LOS ANGELES, California (CNN) -- Fans of the NBC series "ER" got bad news last night about one of the show's characters, Dr. Mark Green.

The script has Green discovering he has a brain tumor. Not just any brain tumor but a glioblastoma -- or GBM -- arguably one of the most dangerous tumors anywhere in the body.

He is told he probably has only a few months to live and a nearly impossible choice -- fight those odds or give in.

Dr. Mark Morocco, writer and medical adviser for the show, wanted to give ER's millions of viewers a glimpse of what a brain tumor patient goes through. "They'll get some real idea of what the experience is like for the character, for his wife, for his children," he says.

Dr. Green decides to fight. The show has him undergoing brain surgery, while awake, and has him getting wafers full of chemotherapy drugs placed directly in his brain. And he uses a futuristic contraption called a gamma knife.

"We've actually built sort of a hybrid machine that involves parts and bits and pieces of the different kids of gamma knife machines as you may know," Morocco says during a tour of the "ER" set.

All very real therapies for a very fictional television start. But what's it like in real life?

"I think it rings true in the fact that, yes indeed, this guy has probably suffered more than anybody else on that show gets stuck with something nobody experts, and that would indeed be a brain tumor," says brain tumor patient Dr. David Pickrell, a dentist.

pickerell
Doctors told Pickerell his brain tumor should be 'tackled' right away.  

You can't tell by just looking at him, but Pickrell was diagnosed with a malignant brain tumor just a few months ago.

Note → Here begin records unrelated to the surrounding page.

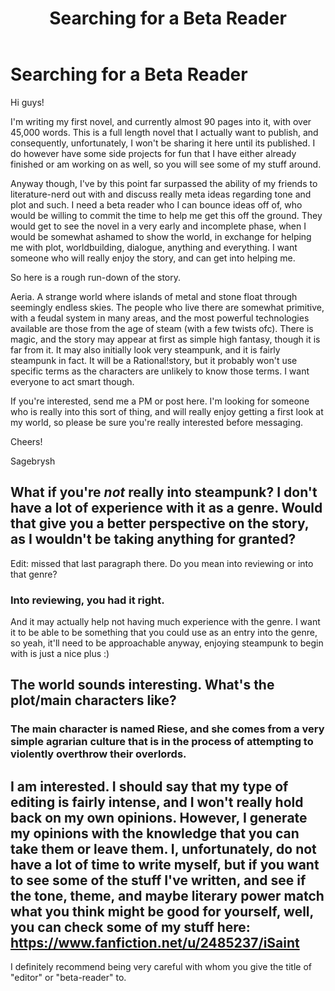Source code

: #+TITLE: Searching for a Beta Reader

* Searching for a Beta Reader
:PROPERTIES:
:Author: Sagebrysh
:Score: 6
:DateUnix: 1430865410.0
:DateShort: 2015-May-06
:END:
Hi guys!

I'm writing my first novel, and currently almost 90 pages into it, with over 45,000 words. This is a full length novel that I actually want to publish, and consequently, unfortunately, I won't be sharing it here until its published. I do however have some side projects for fun that I have either already finished or am working on as well, so you will see some of my stuff around.

Anyway though, I've by this point far surpassed the ability of my friends to literature-nerd out with and discuss really meta ideas regarding tone and plot and such. I need a beta reader who I can bounce ideas off of, who would be willing to commit the time to help me get this off the ground. They would get to see the novel in a very early and incomplete phase, when I would be somewhat ashamed to show the world, in exchange for helping me with plot, worldbuilding, dialogue, anything and everything. I want someone who will really enjoy the story, and can get into helping me.

So here is a rough run-down of the story.

Aeria. A strange world where islands of metal and stone float through seemingly endless skies. The people who live there are somewhat primitive, with a feudal system in many areas, and the most powerful technologies available are those from the age of steam (with a few twists ofc). There is magic, and the story may appear at first as simple high fantasy, though it is far from it. It may also initially look very steampunk, and it is fairly steampunk in fact. It will be a Rational!story, but it probably won't use specific terms as the characters are unlikely to know those terms. I want everyone to act smart though.

If you're interested, send me a PM or post here. I'm looking for someone who is really into this sort of thing, and will really enjoy getting a first look at my world, so please be sure you're really interested before messaging.

Cheers!

Sagebrysh


** What if you're /not/ really into steampunk? I don't have a lot of experience with it as a genre. Would that give you a better perspective on the story, as I wouldn't be taking anything for granted?

Edit: missed that last paragraph there. Do you mean into reviewing or into that genre?
:PROPERTIES:
:Author: Lugnut1206
:Score: 1
:DateUnix: 1430873550.0
:DateShort: 2015-May-06
:END:

*** Into reviewing, you had it right.

And it may actually help not having much experience with the genre. I want it to be able to be something that you could use as an entry into the genre, so yeah, it'll need to be approachable anyway, enjoying steampunk to begin with is just a nice plus :)
:PROPERTIES:
:Author: Sagebrysh
:Score: 1
:DateUnix: 1430873970.0
:DateShort: 2015-May-06
:END:


** The world sounds interesting. What's the plot/main characters like?
:PROPERTIES:
:Author: Rhamni
:Score: 1
:DateUnix: 1430921491.0
:DateShort: 2015-May-06
:END:

*** The main character is named Riese, and she comes from a very simple agrarian culture that is in the process of attempting to violently overthrow their overlords.
:PROPERTIES:
:Author: Sagebrysh
:Score: 1
:DateUnix: 1430921619.0
:DateShort: 2015-May-06
:END:


** I am interested. I should say that my type of editing is fairly intense, and I won't really hold back on my own opinions. However, I generate my opinions with the knowledge that you can take them or leave them. I, unfortunately, do not have a lot of time to write myself, but if you want to see some of the stuff I've written, and see if the tone, theme, and maybe literary power match what you think might be good for yourself, well, you can check some of my stuff here: [[https://www.fanfiction.net/u/2485237/iSaint]]

I definitely recommend being very careful with whom you give the title of "editor" or "beta-reader" to.
:PROPERTIES:
:Author: ianstlawrence
:Score: 1
:DateUnix: 1431493119.0
:DateShort: 2015-May-13
:END:
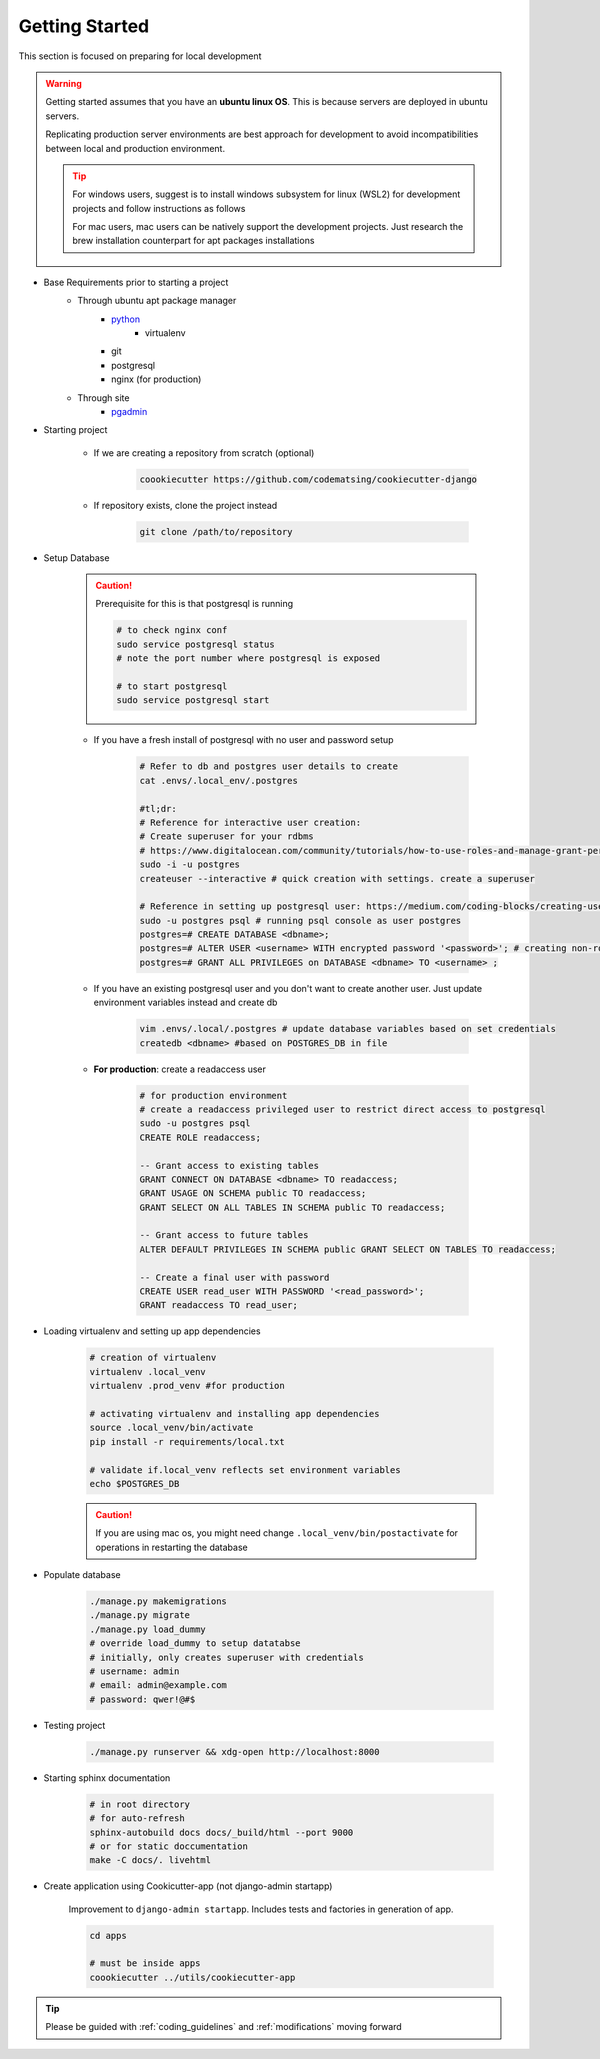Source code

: .. _getting_started:

Getting Started
======================================================================

This section is focused on preparing for local development

.. warning::

    Getting started assumes that you have an **ubuntu linux OS**. 
    This is because servers are deployed in ubuntu servers.

    Replicating production server environments are best approach for development
    to avoid incompatibilities between local and production environment.

    .. tip::

        For windows users, suggest is to install windows subsystem for linux (WSL2)
        for development projects and follow instructions as follows

        For mac users, mac users can be natively support the development projects.
        Just research the brew installation counterpart for apt packages installations


* Base Requirements prior to starting a project
    * Through ubuntu apt package manager
        * `python <https://www.digitalocean.com/community/tutorials/how-to-install-python-3-and-set-up-a-programming-environment-on-an-ubuntu-20-04-server>`_
            * virtualenv
        * git
        * postgresql 
        * nginx (for production)
    * Through site
        * `pgadmin <https://www.pgadmin.org/download/>`_

* Starting project

    * If we are creating a repository from scratch (optional)

        .. code-block:: shell

            coookiecutter https://github.com/codematsing/cookiecutter-django

    * If repository exists, clone the project instead

        .. code-block:: shell

            git clone /path/to/repository

* Setup Database

    .. caution::

        Prerequisite for this is that postgresql is running

        .. code-block:: shell

            # to check nginx conf
            sudo service postgresql status
            # note the port number where postgresql is exposed

            # to start postgresql
            sudo service postgresql start

    * If you have a fresh install of postgresql with no user and password setup

        .. code-block:: shell

            # Refer to db and postgres user details to create
            cat .envs/.local_env/.postgres

            #tl;dr: 
            # Reference for interactive user creation: 
            # Create superuser for your rdbms
            # https://www.digitalocean.com/community/tutorials/how-to-use-roles-and-manage-grant-permissions-in-postgresql-on-a-vps-2
            sudo -i -u postgres
            createuser --interactive # quick creation with settings. create a superuser

            # Reference in setting up postgresql user: https://medium.com/coding-blocks/creating-user-database-and-adding-access-on-postgresql-8bfcd2f4a91e
            sudo -u postgres psql # running psql console as user postgres
            postgres=# CREATE DATABASE <dbname>;
            postgres=# ALTER USER <username> WITH encrypted password '<password>'; # creating non-root user
            postgres=# GRANT ALL PRIVILEGES on DATABASE <dbname> TO <username> ;

    * If you have an existing postgresql user and you don't want to create another user. Just update environment variables instead and create db

        .. code-block:: shell

            vim .envs/.local/.postgres # update database variables based on set credentials
            createdb <dbname> #based on POSTGRES_DB in file

    * **For production**: create a readaccess user

        .. code-block:: shell

            # for production environment
            # create a readaccess privileged user to restrict direct access to postgresql
            sudo -u postgres psql
            CREATE ROLE readaccess;

            -- Grant access to existing tables
            GRANT CONNECT ON DATABASE <dbname> TO readaccess;
            GRANT USAGE ON SCHEMA public TO readaccess;
            GRANT SELECT ON ALL TABLES IN SCHEMA public TO readaccess;

            -- Grant access to future tables
            ALTER DEFAULT PRIVILEGES IN SCHEMA public GRANT SELECT ON TABLES TO readaccess;

            -- Create a final user with password
            CREATE USER read_user WITH PASSWORD '<read_password>';
            GRANT readaccess TO read_user;

* Loading virtualenv and setting up app dependencies

    .. code-block:: shell

        # creation of virtualenv
        virtualenv .local_venv
        virtualenv .prod_venv #for production

        # activating virtualenv and installing app dependencies
        source .local_venv/bin/activate
        pip install -r requirements/local.txt

        # validate if.local_venv reflects set environment variables
        echo $POSTGRES_DB


    .. caution::

        If you are using mac os, you might need change ``.local_venv/bin/postactivate``
        for operations in restarting the database

* Populate database

    .. code-block:: shell

        ./manage.py makemigrations
        ./manage.py migrate
        ./manage.py load_dummy
        # override load_dummy to setup datatabse
        # initially, only creates superuser with credentials
        # username: admin
        # email: admin@example.com
        # password: qwer!@#$

* Testing project

    .. code-block:: shell

        ./manage.py runserver && xdg-open http://localhost:8000

* Starting sphinx documentation

    .. code-block:: shell

        # in root directory
        # for auto-refresh
        sphinx-autobuild docs docs/_build/html --port 9000
        # or for static doccumentation
        make -C docs/. livehtml

* Create application using Cookicutter-app (not django-admin startapp)

    Improvement to ``django-admin startapp``.
    Includes tests and factories in generation of app.

    .. code-block:: shell

        cd apps

        # must be inside apps
        coookiecutter ../utils/cookiecutter-app 

.. tip::

    Please be guided with :ref:`coding_guidelines` and :ref:`modifications` moving forward

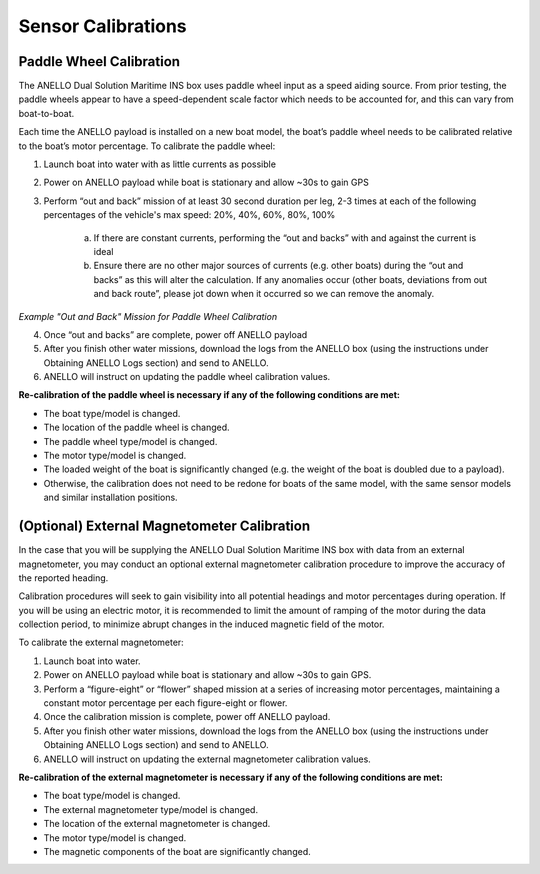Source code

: ==================================
Sensor Calibrations
==================================

Paddle Wheel Calibration
---------------------------------

The ANELLO Dual Solution Maritime INS box uses paddle wheel input as a speed aiding source. From prior testing, the paddle wheels appear to have a speed-dependent scale factor which needs to be accounted for, and this can vary from boat-to-boat. 
 

Each time the ANELLO payload is installed on a new boat model, the boat’s paddle wheel needs to be calibrated relative to the boat’s motor percentage. To calibrate the paddle wheel: 

1. Launch boat into water with as little currents as possible 

2. Power on ANELLO payload while boat is stationary and allow ~30s to gain GPS 

3. Perform “out and back” mission of at least 30 second duration per leg, 2-3 times at each of the following percentages of the vehicle's max speed: 20%, 40%, 60%, 80%, 100% 

	a. If there are constant currents, performing the “out and backs” with and against the current is ideal 

	b. Ensure there are no other major sources of currents (e.g. other boats) during the “out and backs” as this will alter the calculation. If any anomalies occur (other boats, deviations from out and back route”, please jot down when it occurred so we can remove the anomaly. 


.. image:: media/example_out_and_back.png
   :width: 60 %
   :align: center

*Example "Out and Back" Mission for Paddle Wheel Calibration*


4. Once “out and backs” are complete, power off ANELLO payload 

5. After you finish other water missions, download the logs from the ANELLO box (using the instructions under Obtaining ANELLO Logs section) and send to ANELLO. 

6. ANELLO will instruct on updating the paddle wheel calibration values. 

 

**Re-calibration of the paddle wheel is necessary if any of the following conditions are met:** 

* The boat type/model is changed. 

* The location of the paddle wheel is changed. 

* The paddle wheel type/model is changed. 

* The motor type/model is changed. 

* The loaded weight of the boat is significantly changed (e.g. the weight of the boat is doubled due to a payload). 

* Otherwise, the calibration does not need to be redone for boats of the same model, with the same sensor models and similar installation positions.  

(Optional) External Magnetometer Calibration
----------------------------------------------

In the case that you will be supplying the ANELLO Dual Solution Maritime INS box with data from an external magnetometer, you may conduct an optional external magnetometer calibration procedure to improve the accuracy of the reported heading. 

 

Calibration procedures will seek to gain visibility into all potential headings and motor percentages during operation. If you will be using an electric motor, it is recommended to limit the amount of ramping of the motor during the data collection period, to minimize abrupt changes in the induced magnetic field of the motor. 

 

To calibrate the external magnetometer: 

1. Launch boat into water. 

2. Power on ANELLO payload while boat is stationary and allow ~30s to gain GPS. 

3. Perform a “figure-eight” or “flower” shaped mission at a series of increasing motor percentages, maintaining a constant motor percentage per each figure-eight or flower.  

4. Once the calibration mission is complete, power off ANELLO payload. 

5. After you finish other water missions, download the logs from the ANELLO box (using the instructions under Obtaining ANELLO Logs section) and send to ANELLO. 

6. ANELLO will instruct on updating the external magnetometer calibration values. 

 

**Re-calibration of the external magnetometer is necessary if any of the following conditions are met:** 

* The boat type/model is changed. 

* The external magnetometer type/model is changed. 

* The location of the external magnetometer is changed. 

* The motor type/model is changed. 

* The magnetic components of the boat are significantly changed.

"I was having headaches, nonstop every day for about two weeks," recounts Pickrell. "I thought it was sinus, but there was no bleeding, there was nothing. I was like, ok, this is too weird. And I started not being able to fill out patient's charts."

He realized he needed a doctor. "He called me back and said, 'You've got a brain tumor, you need to pack a bag and come back tomorrow'," Pickrell says.

The first step was open surgery. Pickrell was awakened at times during the procedure to have his abilities tested. Seven weeks of standard radiation therapy followed.

The tumor returned -- not unusual, according to Dr. Keith Black, a neurosurgeon at Cedars-Sinai Medical Center in Los Angeles. "Almost all of these patients will, at some point, recur. And that recurrence can range anywhere from nine months to two or three years," he says. "When they do recur, the options are either a repeat operation, or radiosurgery with the x-knife or gamma knife."

The radiosurgery was Pickrell's choice.

He had a frame placed on his head using screws which penetrated through deadened skin into his skull. A machine swirled around him, aiming radiation at his tumor, while sparing surrounding brain tissue.

It's a technology that can essentially focus radiation precisely to tissue and get the dose of radiation high enough to destroy it without the need to actually operate and cut the tumor out.

ER's character Green will have his future written for him. But for Pickerell and other real patients, the future is uncertain. Radiosurgery gives them a way to fight and reason to have hope.